9. Disclosure of Performance Targets – The SEC would need to adopt rules requiring disclosure of specific performance targets used in compensation plans. In the course of this rulemaking, the SEC would need to “consider methods to improve disclosure in situations when it is claimed that disclosure would result in competitive harm to the issuer.” These methods might include required disclosure of past experience with similar targets, disclosure of inconsistencies between compensation targets and targets set in other contexts, and mandated confidential treatment requests.

There will no doubt be more legislative proposals of this kind.
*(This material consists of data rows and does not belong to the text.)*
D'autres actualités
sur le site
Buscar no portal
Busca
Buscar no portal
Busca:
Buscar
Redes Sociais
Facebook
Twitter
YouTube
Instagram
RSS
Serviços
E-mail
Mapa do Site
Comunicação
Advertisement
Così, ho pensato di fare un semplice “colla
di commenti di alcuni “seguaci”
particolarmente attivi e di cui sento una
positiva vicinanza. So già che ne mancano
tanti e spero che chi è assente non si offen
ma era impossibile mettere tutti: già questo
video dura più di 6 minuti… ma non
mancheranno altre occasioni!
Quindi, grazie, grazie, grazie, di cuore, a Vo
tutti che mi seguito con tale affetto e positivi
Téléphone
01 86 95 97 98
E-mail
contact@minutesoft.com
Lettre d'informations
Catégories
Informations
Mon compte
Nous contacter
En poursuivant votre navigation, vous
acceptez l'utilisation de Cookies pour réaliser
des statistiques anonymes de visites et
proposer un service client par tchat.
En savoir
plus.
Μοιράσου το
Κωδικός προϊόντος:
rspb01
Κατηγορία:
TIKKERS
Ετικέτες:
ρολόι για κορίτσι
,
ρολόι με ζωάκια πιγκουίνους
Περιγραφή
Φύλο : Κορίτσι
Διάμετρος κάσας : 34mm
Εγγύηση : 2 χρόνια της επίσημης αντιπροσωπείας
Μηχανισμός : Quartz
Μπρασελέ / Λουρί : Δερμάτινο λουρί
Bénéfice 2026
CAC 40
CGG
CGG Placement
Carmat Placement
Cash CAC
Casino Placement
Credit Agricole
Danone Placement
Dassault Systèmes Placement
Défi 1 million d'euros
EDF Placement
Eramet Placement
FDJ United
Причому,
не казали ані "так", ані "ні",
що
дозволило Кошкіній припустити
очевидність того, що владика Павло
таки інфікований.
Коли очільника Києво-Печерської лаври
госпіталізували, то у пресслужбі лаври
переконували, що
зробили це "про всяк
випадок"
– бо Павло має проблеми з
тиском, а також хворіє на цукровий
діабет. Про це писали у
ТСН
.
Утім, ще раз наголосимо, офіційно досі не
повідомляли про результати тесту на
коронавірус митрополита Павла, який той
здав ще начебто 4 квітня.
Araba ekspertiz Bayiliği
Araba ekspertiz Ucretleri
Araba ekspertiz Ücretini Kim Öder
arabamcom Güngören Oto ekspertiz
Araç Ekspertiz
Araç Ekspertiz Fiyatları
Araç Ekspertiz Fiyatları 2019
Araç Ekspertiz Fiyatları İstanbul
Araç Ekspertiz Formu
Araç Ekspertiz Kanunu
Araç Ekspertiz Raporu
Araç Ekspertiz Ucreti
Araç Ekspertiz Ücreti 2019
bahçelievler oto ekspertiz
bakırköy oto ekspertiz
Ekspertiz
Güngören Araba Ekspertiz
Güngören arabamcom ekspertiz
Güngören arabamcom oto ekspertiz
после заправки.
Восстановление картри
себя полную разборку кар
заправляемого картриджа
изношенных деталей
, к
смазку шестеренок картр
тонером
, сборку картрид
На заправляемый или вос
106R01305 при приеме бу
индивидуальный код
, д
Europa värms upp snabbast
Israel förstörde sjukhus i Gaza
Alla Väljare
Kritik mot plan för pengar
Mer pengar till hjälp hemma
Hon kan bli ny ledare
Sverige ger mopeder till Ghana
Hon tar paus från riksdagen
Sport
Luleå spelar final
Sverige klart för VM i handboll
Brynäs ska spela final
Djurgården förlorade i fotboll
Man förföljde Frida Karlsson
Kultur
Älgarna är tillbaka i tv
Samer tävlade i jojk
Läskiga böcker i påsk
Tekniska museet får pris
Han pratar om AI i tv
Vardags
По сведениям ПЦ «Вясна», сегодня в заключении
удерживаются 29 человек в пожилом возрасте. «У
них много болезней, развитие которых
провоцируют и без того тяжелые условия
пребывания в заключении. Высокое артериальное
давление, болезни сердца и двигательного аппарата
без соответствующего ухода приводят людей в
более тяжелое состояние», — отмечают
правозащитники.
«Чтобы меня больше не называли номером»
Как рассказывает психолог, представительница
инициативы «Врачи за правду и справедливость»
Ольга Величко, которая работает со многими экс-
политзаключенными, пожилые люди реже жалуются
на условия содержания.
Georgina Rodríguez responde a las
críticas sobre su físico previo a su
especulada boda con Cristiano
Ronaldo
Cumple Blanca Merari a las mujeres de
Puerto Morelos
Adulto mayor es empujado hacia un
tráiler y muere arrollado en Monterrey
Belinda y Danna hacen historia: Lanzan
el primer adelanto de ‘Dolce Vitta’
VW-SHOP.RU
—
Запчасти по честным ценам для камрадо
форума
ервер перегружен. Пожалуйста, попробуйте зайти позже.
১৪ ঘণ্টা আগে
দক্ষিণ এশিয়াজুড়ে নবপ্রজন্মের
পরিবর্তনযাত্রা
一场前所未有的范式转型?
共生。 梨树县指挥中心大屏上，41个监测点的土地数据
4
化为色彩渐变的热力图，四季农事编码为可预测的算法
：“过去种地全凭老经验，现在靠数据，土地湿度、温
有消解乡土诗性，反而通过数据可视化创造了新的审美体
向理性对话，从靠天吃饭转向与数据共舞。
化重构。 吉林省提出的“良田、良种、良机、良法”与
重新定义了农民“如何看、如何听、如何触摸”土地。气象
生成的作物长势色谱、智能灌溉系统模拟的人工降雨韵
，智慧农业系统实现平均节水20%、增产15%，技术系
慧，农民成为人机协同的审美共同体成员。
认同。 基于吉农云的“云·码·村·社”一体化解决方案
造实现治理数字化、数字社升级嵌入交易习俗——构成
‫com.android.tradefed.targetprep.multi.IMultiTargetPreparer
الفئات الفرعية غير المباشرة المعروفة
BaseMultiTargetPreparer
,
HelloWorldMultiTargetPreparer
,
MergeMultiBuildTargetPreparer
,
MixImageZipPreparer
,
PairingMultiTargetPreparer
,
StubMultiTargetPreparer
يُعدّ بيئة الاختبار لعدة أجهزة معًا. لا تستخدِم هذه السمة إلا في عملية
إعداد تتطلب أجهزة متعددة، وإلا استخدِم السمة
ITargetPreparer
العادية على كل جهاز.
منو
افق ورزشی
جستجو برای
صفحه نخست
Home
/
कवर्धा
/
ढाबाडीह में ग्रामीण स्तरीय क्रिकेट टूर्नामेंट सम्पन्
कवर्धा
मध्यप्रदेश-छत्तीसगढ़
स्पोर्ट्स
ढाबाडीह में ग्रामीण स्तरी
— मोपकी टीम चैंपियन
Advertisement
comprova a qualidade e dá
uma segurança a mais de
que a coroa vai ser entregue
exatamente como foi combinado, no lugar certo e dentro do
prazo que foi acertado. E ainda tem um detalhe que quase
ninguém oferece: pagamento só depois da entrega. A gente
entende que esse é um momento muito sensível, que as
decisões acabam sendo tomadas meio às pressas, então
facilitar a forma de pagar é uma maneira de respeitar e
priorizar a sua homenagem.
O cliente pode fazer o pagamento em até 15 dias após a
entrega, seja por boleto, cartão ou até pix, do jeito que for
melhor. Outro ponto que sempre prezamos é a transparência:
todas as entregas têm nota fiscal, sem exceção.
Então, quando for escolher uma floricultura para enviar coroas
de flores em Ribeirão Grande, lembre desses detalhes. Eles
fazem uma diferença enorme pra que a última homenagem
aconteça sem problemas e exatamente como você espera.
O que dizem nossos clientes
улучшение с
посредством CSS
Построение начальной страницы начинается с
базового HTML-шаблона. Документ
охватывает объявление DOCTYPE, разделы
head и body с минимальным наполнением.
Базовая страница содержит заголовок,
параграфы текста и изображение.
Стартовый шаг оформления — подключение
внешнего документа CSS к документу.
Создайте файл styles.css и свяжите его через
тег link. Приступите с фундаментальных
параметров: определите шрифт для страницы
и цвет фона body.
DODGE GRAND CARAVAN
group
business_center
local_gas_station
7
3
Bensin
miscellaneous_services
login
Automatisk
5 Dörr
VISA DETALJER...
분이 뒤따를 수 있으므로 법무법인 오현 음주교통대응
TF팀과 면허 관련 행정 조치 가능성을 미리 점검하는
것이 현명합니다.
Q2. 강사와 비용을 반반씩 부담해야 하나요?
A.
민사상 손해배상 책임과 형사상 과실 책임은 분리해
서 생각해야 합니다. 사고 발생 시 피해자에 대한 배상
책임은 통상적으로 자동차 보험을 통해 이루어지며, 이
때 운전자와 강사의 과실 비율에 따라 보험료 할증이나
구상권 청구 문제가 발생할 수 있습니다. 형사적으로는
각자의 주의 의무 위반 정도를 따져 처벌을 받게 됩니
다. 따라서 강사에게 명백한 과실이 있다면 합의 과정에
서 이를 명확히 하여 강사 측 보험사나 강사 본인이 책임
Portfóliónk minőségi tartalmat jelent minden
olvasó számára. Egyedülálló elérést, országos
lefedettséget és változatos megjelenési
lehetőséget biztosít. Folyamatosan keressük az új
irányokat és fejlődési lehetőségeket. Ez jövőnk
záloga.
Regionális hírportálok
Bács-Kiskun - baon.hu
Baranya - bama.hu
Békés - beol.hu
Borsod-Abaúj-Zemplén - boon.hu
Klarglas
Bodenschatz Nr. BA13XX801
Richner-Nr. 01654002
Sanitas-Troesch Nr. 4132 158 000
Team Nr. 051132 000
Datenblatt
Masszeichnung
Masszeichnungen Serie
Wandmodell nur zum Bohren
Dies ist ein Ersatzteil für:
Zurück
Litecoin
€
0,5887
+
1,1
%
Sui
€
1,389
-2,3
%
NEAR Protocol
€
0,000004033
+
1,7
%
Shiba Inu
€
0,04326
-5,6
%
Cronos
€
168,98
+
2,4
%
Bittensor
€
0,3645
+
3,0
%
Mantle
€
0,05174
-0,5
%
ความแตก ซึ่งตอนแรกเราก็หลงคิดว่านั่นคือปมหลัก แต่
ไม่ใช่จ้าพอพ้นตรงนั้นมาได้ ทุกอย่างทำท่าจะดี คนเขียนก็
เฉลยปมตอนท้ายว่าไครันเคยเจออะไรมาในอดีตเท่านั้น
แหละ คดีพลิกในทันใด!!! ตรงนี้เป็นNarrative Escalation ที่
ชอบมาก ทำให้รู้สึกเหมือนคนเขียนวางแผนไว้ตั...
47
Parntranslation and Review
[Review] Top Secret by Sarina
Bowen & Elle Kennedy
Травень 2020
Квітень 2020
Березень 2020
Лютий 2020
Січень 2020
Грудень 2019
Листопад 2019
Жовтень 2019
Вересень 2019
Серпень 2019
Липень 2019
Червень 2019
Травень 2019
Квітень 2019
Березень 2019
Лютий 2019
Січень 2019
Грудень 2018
While the bills may not ultimately be adopted as proposed, they will continue to add issues to the debate over what sorts of governance reforms should go forward, and put pressure on the SEC to act with respect to its numerous outstanding rule proposals and contemplated rule proposals. Hat tip to Ted Allen’s RiskMetrics Group Risk & Governance Blog for highlighting this legislation.

How to Plan for CEO (and Other Senior Manager) Succession

Tune into tomorrow’s webcast – How to Plan for CEO (and Other Senior Manager) Succession – to hear Amy Goodman of Gibson Dunn; Holly Gregory of Weil Gotshal; Mark Van Clieaf of MVC Associates; and Mark Nadler of Oliver Wyman Delta talk about one of the most important – but yet the least understood – of governance areas out there.

You can review the Course Materials for this webcast now.

Don’t Sleep on the FASB Codification

The launch of the FASB Accounting Standards Codification is fast approaching on July 1, 2009. The Codification, which will serve as the single source of authoritative, non-government US GAAP, will be effective for interim and annual periods ending after September 15, 2009. Once the Codification is launched, all existing accounting standard documents are superseded, and all other accounting literature not included in the Codification will be considered “nonauthoritative.” For more information, you can check out FASB’s upcoming webcast about the Codification on June 22nd.

Yesterday, the FASB announced that it had issued Statement No. 166, Accounting for Transfers of Financial Assets (which serves and an amendment to FASB Statement No. 140) and Statement No. 167, Amendments to FASB Interpretation No. 46(R). In its announcement, the FASB notes that these standards will change the way issuers account for securitizations and special-purpose entities, and will impact financial institution balance sheets beginning in 2010. It was further noted that the impact of the standards was factored in by banking regulators in the course of conducting their recent “stress tests.”